** Problem to work on **
Rewrite all the records below, replacing each "inspection" with "visite" and leaving every other part of the lines unchanged.

[Dataset entries]
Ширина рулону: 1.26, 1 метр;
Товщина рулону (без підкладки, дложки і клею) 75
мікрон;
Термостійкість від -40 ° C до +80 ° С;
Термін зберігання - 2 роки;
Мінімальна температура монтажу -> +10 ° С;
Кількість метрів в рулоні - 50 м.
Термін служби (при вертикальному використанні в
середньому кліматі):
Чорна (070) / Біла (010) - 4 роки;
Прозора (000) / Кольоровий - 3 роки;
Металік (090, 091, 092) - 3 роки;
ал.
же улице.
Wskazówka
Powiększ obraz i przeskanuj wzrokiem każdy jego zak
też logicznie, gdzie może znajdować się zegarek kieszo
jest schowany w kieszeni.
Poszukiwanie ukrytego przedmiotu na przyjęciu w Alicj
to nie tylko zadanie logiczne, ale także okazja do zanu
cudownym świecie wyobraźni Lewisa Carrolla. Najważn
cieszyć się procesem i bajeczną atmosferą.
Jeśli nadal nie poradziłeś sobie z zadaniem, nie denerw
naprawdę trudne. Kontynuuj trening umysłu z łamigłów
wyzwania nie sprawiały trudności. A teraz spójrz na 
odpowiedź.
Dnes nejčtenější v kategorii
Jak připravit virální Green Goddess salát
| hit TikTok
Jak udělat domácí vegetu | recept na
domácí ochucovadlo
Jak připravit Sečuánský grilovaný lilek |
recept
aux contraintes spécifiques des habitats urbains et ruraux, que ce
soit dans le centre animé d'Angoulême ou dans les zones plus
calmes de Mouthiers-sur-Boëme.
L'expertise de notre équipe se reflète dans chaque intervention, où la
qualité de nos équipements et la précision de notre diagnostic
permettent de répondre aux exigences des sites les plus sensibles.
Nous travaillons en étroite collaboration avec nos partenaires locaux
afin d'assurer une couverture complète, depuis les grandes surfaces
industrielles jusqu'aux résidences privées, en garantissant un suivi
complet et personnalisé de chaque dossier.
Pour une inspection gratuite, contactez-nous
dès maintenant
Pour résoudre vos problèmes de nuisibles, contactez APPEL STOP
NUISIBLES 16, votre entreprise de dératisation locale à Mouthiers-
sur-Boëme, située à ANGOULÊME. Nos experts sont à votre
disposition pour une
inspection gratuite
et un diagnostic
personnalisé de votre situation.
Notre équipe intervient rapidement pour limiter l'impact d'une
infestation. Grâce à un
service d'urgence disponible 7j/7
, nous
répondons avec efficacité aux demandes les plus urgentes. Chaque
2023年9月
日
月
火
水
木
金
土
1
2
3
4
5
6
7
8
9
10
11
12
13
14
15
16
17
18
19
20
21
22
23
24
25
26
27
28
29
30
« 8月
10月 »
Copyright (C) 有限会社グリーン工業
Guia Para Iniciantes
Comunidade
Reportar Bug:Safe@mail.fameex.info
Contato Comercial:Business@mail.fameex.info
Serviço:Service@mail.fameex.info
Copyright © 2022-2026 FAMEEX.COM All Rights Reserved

** Solution **
Ширина рулону: 1.26, 1 метр;
Товщина рулону (без підкладки, дложки і клею) 75
мікрон;
Термостійкість від -40 ° C до +80 ° С;
Термін зберігання - 2 роки;
Мінімальна температура монтажу -> +10 ° С;
Кількість метрів в рулоні - 50 м.
Термін служби (при вертикальному використанні в
середньому кліматі):
Чорна (070) / Біла (010) - 4 роки;
Прозора (000) / Кольоровий - 3 роки;
Металік (090, 091, 092) - 3 роки;
ал.
же улице.
Wskazówka
Powiększ obraz i przeskanuj wzrokiem każdy jego zak
też logicznie, gdzie może znajdować się zegarek kieszo
jest schowany w kieszeni.
Poszukiwanie ukrytego przedmiotu na przyjęciu w Alicj
to nie tylko zadanie logiczne, ale także okazja do zanu
cudownym świecie wyobraźni Lewisa Carrolla. Najważn
cieszyć się procesem i bajeczną atmosferą.
Jeśli nadal nie poradziłeś sobie z zadaniem, nie denerw
naprawdę trudne. Kontynuuj trening umysłu z łamigłów
wyzwania nie sprawiały trudności. A teraz spójrz na 
odpowiedź.
Dnes nejčtenější v kategorii
Jak připravit virální Green Goddess salát
| hit TikTok
Jak udělat domácí vegetu | recept na
domácí ochucovadlo
Jak připravit Sečuánský grilovaný lilek |
recept
aux contraintes spécifiques des habitats urbains et ruraux, que ce
soit dans le centre animé d'Angoulême ou dans les zones plus
calmes de Mouthiers-sur-Boëme.
L'expertise de notre équipe se reflète dans chaque intervention, où la
qualité de nos équipements et la précision de notre diagnostic
permettent de répondre aux exigences des sites les plus sensibles.
Nous travaillons en étroite collaboration avec nos partenaires locaux
afin d'assurer une couverture complète, depuis les grandes surfaces
industrielles jusqu'aux résidences privées, en garantissant un suivi
complet et personnalisé de chaque dossier.
Pour une visite gratuite, contactez-nous
dès maintenant
Pour résoudre vos problèmes de nuisibles, contactez APPEL STOP
NUISIBLES 16, votre entreprise de dératisation locale à Mouthiers-
sur-Boëme, située à ANGOULÊME. Nos experts sont à votre
disposition pour une
visite gratuite
et un diagnostic
personnalisé de votre situation.
Notre équipe intervient rapidement pour limiter l'impact d'une
infestation. Grâce à un
service d'urgence disponible 7j/7
, nous
répondons avec efficacité aux demandes les plus urgentes. Chaque
2023年9月
日
月
火
水
木
金
土
1
2
3
4
5
6
7
8
9
10
11
12
13
14
15
16
17
18
19
20
21
22
23
24
25
26
27
28
29
30
« 8月
10月 »
Copyright (C) 有限会社グリーン工業
Guia Para Iniciantes
Comunidade
Reportar Bug:Safe@mail.fameex.info
Contato Comercial:Business@mail.fameex.info
Serviço:Service@mail.fameex.info
Copyright © 2022-2026 FAMEEX.COM All Rights Reserved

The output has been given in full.